* [PROBLEM]: Quote word for word the stretch of entries below from the line containing "pose: elev=101.5 azim=320.6" through the end of the entries, and nothing else.

-- begin INPUT FOR THIS TASK --

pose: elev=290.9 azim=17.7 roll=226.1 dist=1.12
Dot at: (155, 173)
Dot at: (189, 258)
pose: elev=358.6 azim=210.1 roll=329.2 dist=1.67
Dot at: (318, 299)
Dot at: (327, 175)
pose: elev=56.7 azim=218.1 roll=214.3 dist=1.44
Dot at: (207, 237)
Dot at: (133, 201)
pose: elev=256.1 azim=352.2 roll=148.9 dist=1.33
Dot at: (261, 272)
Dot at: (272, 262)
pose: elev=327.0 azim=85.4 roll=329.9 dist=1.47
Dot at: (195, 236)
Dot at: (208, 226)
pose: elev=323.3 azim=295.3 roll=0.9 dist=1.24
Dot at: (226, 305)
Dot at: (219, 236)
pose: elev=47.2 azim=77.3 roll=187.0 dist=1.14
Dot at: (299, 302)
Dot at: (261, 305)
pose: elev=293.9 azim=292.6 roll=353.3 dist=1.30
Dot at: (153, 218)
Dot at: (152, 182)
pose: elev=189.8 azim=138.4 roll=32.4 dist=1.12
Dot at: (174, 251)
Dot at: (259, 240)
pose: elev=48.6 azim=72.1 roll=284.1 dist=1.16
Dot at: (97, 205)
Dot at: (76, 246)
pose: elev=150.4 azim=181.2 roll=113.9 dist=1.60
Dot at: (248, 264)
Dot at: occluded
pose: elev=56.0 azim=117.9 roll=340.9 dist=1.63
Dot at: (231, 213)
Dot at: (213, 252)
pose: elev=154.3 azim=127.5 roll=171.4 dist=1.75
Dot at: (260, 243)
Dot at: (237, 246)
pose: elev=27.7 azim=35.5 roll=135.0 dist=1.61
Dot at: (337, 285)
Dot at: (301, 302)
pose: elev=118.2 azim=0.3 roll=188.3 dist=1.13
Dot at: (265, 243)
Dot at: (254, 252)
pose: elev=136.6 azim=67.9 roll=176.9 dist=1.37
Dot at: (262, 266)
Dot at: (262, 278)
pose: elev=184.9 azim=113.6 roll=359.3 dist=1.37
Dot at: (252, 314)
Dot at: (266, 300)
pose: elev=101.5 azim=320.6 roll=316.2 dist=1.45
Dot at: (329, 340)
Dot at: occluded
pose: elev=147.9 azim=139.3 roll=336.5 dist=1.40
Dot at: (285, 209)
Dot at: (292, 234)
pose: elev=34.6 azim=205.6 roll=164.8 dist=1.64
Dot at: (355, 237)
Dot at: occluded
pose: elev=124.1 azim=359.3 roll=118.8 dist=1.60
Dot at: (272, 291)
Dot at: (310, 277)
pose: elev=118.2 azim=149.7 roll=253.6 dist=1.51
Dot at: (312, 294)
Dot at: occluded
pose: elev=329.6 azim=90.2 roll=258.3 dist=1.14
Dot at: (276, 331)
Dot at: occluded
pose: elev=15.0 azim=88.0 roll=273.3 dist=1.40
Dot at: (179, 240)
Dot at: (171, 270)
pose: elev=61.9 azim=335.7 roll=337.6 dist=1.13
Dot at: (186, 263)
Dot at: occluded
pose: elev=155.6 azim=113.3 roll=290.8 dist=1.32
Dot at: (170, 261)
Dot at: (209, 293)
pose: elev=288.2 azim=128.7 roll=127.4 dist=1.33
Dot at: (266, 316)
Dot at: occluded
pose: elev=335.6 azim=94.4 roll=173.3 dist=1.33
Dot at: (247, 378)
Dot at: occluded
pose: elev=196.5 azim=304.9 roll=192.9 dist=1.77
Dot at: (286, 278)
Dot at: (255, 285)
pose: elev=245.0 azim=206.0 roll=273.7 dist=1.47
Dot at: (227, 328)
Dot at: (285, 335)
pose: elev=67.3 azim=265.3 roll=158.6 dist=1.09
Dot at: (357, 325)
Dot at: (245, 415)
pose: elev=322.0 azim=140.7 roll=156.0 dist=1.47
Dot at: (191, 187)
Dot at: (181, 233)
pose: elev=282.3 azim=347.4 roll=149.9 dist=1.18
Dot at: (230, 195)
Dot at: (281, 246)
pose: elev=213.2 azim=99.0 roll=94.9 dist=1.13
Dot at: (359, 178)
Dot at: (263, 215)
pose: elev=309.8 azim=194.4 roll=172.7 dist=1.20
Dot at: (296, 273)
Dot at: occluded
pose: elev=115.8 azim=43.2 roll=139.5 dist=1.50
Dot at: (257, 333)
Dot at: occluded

-- end INPUT FOR THIS TASK --

* [RIGHT ANSWER]:
pose: elev=101.5 azim=320.6 roll=316.2 dist=1.45
Dot at: (329, 340)
Dot at: occluded
pose: elev=147.9 azim=139.3 roll=336.5 dist=1.40
Dot at: (285, 209)
Dot at: (292, 234)
pose: elev=34.6 azim=205.6 roll=164.8 dist=1.64
Dot at: (355, 237)
Dot at: occluded
pose: elev=124.1 azim=359.3 roll=118.8 dist=1.60
Dot at: (272, 291)
Dot at: (310, 277)
pose: elev=118.2 azim=149.7 roll=253.6 dist=1.51
Dot at: (312, 294)
Dot at: occluded
pose: elev=329.6 azim=90.2 roll=258.3 dist=1.14
Dot at: (276, 331)
Dot at: occluded
pose: elev=15.0 azim=88.0 roll=273.3 dist=1.40
Dot at: (179, 240)
Dot at: (171, 270)
pose: elev=61.9 azim=335.7 roll=337.6 dist=1.13
Dot at: (186, 263)
Dot at: occluded
pose: elev=155.6 azim=113.3 roll=290.8 dist=1.32
Dot at: (170, 261)
Dot at: (209, 293)
pose: elev=288.2 azim=128.7 roll=127.4 dist=1.33
Dot at: (266, 316)
Dot at: occluded
pose: elev=335.6 azim=94.4 roll=173.3 dist=1.33
Dot at: (247, 378)
Dot at: occluded
pose: elev=196.5 azim=304.9 roll=192.9 dist=1.77
Dot at: (286, 278)
Dot at: (255, 285)
pose: elev=245.0 azim=206.0 roll=273.7 dist=1.47
Dot at: (227, 328)
Dot at: (285, 335)
pose: elev=67.3 azim=265.3 roll=158.6 dist=1.09
Dot at: (357, 325)
Dot at: (245, 415)
pose: elev=322.0 azim=140.7 roll=156.0 dist=1.47
Dot at: (191, 187)
Dot at: (181, 233)
pose: elev=282.3 azim=347.4 roll=149.9 dist=1.18
Dot at: (230, 195)
Dot at: (281, 246)
pose: elev=213.2 azim=99.0 roll=94.9 dist=1.13
Dot at: (359, 178)
Dot at: (263, 215)
pose: elev=309.8 azim=194.4 roll=172.7 dist=1.20
Dot at: (296, 273)
Dot at: occluded
pose: elev=115.8 azim=43.2 roll=139.5 dist=1.50
Dot at: (257, 333)
Dot at: occluded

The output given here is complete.